Supplied data

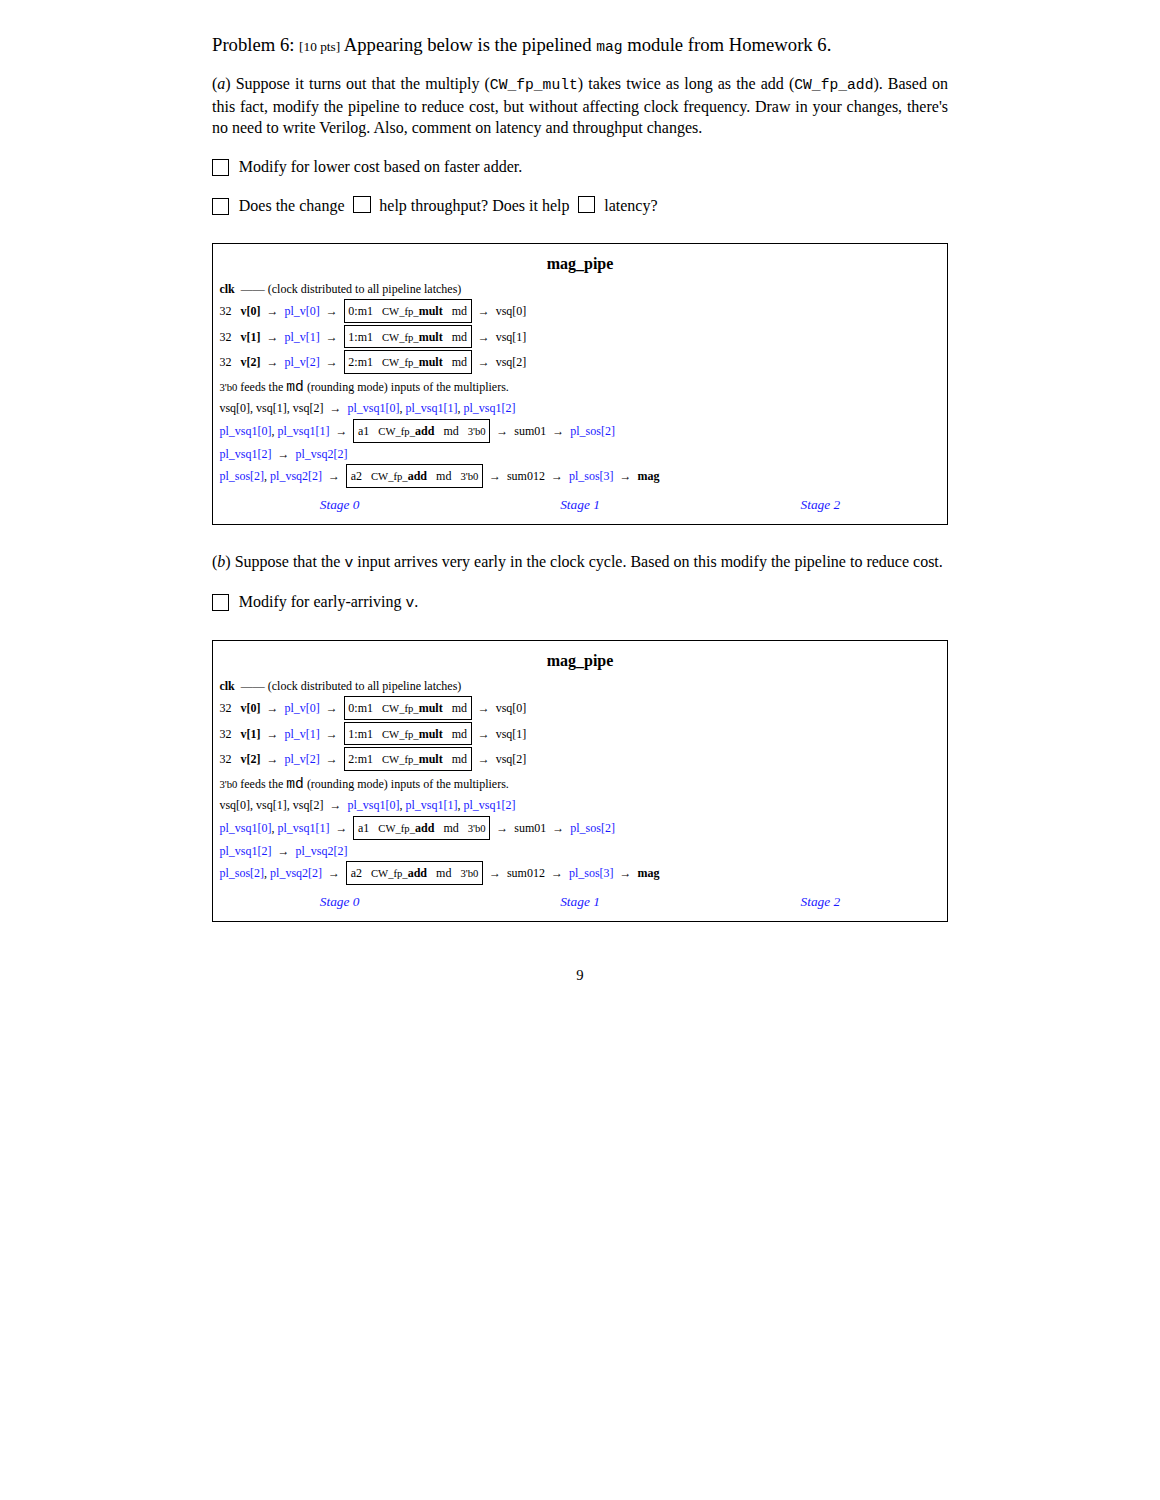Problem 6: [10 pts] Appearing below is the pipelined mag module from Homework 6.
(a) Suppose it turns out that the multiply (CW_fp_mult) takes twice as long as the add (CW_fp_add). Based on this fact, modify the pipeline to reduce cost, but without affecting clock frequency. Draw in your changes, there's no need to write Verilog. Also, comment on latency and throughput changes.
Modify for lower cost based on faster adder.
Does the change help throughput? Does it help latency?
mag_pipe
clk —— (clock distributed to all pipeline latches)
32 v[0] → pl_v[0] → 0:m1 CW_fp_mult md → vsq[0]
32 v[1] → pl_v[1] → 1:m1 CW_fp_mult md → vsq[1]
32 v[2] → pl_v[2] → 2:m1 CW_fp_mult md → vsq[2]
3'b0 feeds the md (rounding mode) inputs of the multipliers.
vsq[0], vsq[1], vsq[2] → pl_vsq1[0], pl_vsq1[1], pl_vsq1[2]
pl_vsq1[0], pl_vsq1[1] → a1 CW_fp_add md 3'b0 → sum01 → pl_sos[2]
pl_vsq1[2] → pl_vsq2[2]
pl_sos[2], pl_vsq2[2] → a2 CW_fp_add md 3'b0 → sum012 → pl_sos[3] → mag
Stage 0 Stage 1 Stage 2
(b) Suppose that the v input arrives very early in the clock cycle. Based on this modify the pipeline to reduce cost.
Modify for early-arriving v.
mag_pipe
clk —— (clock distributed to all pipeline latches)
32 v[0] → pl_v[0] → 0:m1 CW_fp_mult md → vsq[0]
32 v[1] → pl_v[1] → 1:m1 CW_fp_mult md → vsq[1]
32 v[2] → pl_v[2] → 2:m1 CW_fp_mult md → vsq[2]
3'b0 feeds the md (rounding mode) inputs of the multipliers.
vsq[0], vsq[1], vsq[2] → pl_vsq1[0], pl_vsq1[1], pl_vsq1[2]
pl_vsq1[0], pl_vsq1[1] → a1 CW_fp_add md 3'b0 → sum01 → pl_sos[2]
pl_vsq1[2] → pl_vsq2[2]
pl_sos[2], pl_vsq2[2] → a2 CW_fp_add md 3'b0 → sum012 → pl_sos[3] → mag
Stage 0 Stage 1 Stage 2
9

Exercise aim
Once the pictures are set aside, please reproduce the remaining material word for word.

Problem solution
Problem 6: [10 pts] Appearing below is the pipelined mag module from Homework 6.
(a) Suppose it turns out that the multiply (CW_fp_mult) takes twice as long as the add (CW_fp_add). Based on this fact, modify the pipeline to reduce cost, but without affecting clock frequency. Draw in your changes, there's no need to write Verilog. Also, comment on latency and throughput changes.
Modify for lower cost based on faster adder.
Does the change help throughput? Does it help latency?
mag_pipe
clk —— (clock distributed to all pipeline latches)
32 v[0] → pl_v[0] → 0:m1 CW_fp_mult md → vsq[0]
32 v[1] → pl_v[1] → 1:m1 CW_fp_mult md → vsq[1]
32 v[2] → pl_v[2] → 2:m1 CW_fp_mult md → vsq[2]
3'b0 feeds the md (rounding mode) inputs of the multipliers.
vsq[0], vsq[1], vsq[2] → pl_vsq1[0], pl_vsq1[1], pl_vsq1[2]
pl_vsq1[0], pl_vsq1[1] → a1 CW_fp_add md 3'b0 → sum01 → pl_sos[2]
pl_vsq1[2] → pl_vsq2[2]
pl_sos[2], pl_vsq2[2] → a2 CW_fp_add md 3'b0 → sum012 → pl_sos[3] → mag
Stage 0 Stage 1 Stage 2
(b) Suppose that the v input arrives very early in the clock cycle. Based on this modify the pipeline to reduce cost.
Modify for early-arriving v.
mag_pipe
clk —— (clock distributed to all pipeline latches)
32 v[0] → pl_v[0] → 0:m1 CW_fp_mult md → vsq[0]
32 v[1] → pl_v[1] → 1:m1 CW_fp_mult md → vsq[1]
32 v[2] → pl_v[2] → 2:m1 CW_fp_mult md → vsq[2]
3'b0 feeds the md (rounding mode) inputs of the multipliers.
vsq[0], vsq[1], vsq[2] → pl_vsq1[0], pl_vsq1[1], pl_vsq1[2]
pl_vsq1[0], pl_vsq1[1] → a1 CW_fp_add md 3'b0 → sum01 → pl_sos[2]
pl_vsq1[2] → pl_vsq2[2]
pl_sos[2], pl_vsq2[2] → a2 CW_fp_add md 3'b0 → sum012 → pl_sos[3] → mag
Stage 0 Stage 1 Stage 2
9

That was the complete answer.